[Saved entries]
=-=-=

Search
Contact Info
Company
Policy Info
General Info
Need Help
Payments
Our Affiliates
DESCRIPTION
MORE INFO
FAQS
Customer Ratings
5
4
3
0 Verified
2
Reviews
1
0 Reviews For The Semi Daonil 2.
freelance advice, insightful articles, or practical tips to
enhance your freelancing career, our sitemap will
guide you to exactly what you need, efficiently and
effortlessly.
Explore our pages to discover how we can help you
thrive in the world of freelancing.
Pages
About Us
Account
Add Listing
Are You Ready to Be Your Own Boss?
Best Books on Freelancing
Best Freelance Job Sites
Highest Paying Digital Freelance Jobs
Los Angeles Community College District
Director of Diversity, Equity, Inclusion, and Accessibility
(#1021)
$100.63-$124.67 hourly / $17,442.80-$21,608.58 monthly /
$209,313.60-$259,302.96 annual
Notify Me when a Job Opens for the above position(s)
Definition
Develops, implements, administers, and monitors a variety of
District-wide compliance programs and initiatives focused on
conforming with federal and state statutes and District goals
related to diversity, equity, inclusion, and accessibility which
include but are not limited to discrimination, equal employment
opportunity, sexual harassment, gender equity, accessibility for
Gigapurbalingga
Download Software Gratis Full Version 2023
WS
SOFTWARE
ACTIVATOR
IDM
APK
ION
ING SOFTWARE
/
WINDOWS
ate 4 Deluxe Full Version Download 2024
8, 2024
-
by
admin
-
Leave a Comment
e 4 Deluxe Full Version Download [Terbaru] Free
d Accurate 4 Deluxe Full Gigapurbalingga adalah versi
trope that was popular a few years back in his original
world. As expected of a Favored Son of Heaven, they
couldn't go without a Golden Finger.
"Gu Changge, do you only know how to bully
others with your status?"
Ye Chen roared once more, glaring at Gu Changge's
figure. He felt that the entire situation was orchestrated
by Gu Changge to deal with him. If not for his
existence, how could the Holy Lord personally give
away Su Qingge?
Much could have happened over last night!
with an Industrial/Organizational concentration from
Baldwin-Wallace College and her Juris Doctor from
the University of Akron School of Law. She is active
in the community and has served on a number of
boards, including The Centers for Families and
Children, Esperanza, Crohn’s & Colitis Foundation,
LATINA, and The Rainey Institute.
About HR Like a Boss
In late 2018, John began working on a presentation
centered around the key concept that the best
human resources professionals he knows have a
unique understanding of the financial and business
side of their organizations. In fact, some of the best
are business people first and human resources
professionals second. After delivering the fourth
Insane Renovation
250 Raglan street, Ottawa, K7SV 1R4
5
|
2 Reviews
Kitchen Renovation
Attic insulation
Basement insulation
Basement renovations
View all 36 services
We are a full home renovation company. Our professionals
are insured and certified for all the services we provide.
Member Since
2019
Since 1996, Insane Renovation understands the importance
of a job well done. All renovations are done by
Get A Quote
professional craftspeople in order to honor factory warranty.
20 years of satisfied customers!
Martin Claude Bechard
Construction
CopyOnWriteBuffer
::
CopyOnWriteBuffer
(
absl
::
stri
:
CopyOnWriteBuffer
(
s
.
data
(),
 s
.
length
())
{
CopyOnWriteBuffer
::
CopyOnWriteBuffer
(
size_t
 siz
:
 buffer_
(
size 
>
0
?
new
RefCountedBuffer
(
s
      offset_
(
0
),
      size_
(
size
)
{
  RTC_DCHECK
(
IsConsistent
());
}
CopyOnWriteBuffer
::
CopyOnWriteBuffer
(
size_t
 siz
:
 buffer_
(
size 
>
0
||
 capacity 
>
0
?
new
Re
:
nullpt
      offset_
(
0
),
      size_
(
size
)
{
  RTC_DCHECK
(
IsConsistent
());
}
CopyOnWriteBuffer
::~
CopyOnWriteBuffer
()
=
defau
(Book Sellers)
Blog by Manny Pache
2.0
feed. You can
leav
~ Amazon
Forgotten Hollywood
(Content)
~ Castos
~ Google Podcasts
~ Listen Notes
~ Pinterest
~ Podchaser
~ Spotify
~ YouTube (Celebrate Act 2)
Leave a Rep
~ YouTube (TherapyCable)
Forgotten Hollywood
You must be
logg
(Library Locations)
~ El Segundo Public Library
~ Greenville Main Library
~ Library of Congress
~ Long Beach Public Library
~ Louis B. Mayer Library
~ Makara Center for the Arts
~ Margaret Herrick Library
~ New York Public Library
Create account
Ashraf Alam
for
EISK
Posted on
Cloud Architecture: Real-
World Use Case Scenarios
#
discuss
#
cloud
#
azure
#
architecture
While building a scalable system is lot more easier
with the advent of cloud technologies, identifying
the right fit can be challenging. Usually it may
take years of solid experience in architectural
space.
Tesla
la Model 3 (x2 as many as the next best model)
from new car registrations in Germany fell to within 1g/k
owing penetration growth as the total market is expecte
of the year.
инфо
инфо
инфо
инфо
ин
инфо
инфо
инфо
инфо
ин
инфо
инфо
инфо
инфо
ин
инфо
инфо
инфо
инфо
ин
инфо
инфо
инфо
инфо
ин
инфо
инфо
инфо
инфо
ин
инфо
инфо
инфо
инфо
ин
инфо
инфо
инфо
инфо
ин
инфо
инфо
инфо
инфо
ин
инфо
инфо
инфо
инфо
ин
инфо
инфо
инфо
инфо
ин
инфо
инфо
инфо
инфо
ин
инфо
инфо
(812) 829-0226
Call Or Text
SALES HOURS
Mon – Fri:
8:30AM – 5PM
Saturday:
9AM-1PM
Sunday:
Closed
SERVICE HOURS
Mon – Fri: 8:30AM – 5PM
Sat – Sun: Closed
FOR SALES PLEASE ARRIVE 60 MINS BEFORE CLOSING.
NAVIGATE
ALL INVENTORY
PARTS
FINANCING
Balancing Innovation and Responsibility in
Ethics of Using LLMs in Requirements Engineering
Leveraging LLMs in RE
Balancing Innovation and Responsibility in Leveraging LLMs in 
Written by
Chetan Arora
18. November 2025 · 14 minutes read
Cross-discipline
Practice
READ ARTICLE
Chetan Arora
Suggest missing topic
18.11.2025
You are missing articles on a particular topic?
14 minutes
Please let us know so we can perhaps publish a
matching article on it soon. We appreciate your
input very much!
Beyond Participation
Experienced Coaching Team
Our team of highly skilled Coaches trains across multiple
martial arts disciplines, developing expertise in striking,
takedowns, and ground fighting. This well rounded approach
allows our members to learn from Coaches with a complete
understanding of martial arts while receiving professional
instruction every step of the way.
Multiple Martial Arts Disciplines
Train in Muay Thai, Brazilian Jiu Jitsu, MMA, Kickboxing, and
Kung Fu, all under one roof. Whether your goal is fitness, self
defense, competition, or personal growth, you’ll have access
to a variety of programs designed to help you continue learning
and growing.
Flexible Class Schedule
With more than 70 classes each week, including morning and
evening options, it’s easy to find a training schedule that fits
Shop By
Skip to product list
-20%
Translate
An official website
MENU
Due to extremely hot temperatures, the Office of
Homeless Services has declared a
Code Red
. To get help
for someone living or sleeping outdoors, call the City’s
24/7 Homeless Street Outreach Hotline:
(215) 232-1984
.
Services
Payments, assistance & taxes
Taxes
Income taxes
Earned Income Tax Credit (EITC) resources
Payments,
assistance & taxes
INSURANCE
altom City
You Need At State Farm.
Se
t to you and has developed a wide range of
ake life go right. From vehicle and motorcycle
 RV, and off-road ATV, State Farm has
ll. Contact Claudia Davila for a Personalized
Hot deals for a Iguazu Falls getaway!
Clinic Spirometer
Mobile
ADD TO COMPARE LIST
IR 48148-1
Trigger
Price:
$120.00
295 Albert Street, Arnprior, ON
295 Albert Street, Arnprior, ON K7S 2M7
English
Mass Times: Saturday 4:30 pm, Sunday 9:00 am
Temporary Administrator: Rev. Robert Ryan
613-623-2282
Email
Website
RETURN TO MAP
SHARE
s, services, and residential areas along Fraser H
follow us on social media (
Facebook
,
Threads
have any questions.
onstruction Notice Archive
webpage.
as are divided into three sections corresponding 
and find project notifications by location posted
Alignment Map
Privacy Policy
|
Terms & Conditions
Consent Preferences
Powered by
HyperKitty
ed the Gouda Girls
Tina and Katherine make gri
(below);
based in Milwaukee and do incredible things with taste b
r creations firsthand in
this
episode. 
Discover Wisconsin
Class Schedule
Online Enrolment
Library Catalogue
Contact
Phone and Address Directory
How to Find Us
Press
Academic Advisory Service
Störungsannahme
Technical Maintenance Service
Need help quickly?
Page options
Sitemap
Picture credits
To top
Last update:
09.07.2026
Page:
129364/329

=-=-=

Repeat word for word the lines above that run from the line containing "with an Industrial/Organizational" through the line containing "professional craftspeople in", both ends included, and nothing else.

• **EXERCISE RESPONSE**:
with an Industrial/Organizational concentration from
Baldwin-Wallace College and her Juris Doctor from
the University of Akron School of Law. She is active
in the community and has served on a number of
boards, including The Centers for Families and
Children, Esperanza, Crohn’s & Colitis Foundation,
LATINA, and The Rainey Institute.
About HR Like a Boss
In late 2018, John began working on a presentation
centered around the key concept that the best
human resources professionals he knows have a
unique understanding of the financial and business
side of their organizations. In fact, some of the best
are business people first and human resources
professionals second. After delivering the fourth
Insane Renovation
250 Raglan street, Ottawa, K7SV 1R4
5
|
2 Reviews
Kitchen Renovation
Attic insulation
Basement insulation
Basement renovations
View all 36 services
We are a full home renovation company. Our professionals
are insured and certified for all the services we provide.
Member Since
2019
Since 1996, Insane Renovation understands the importance
of a job well done. All renovations are done by
Get A Quote
professional craftspeople in order to honor factory warranty.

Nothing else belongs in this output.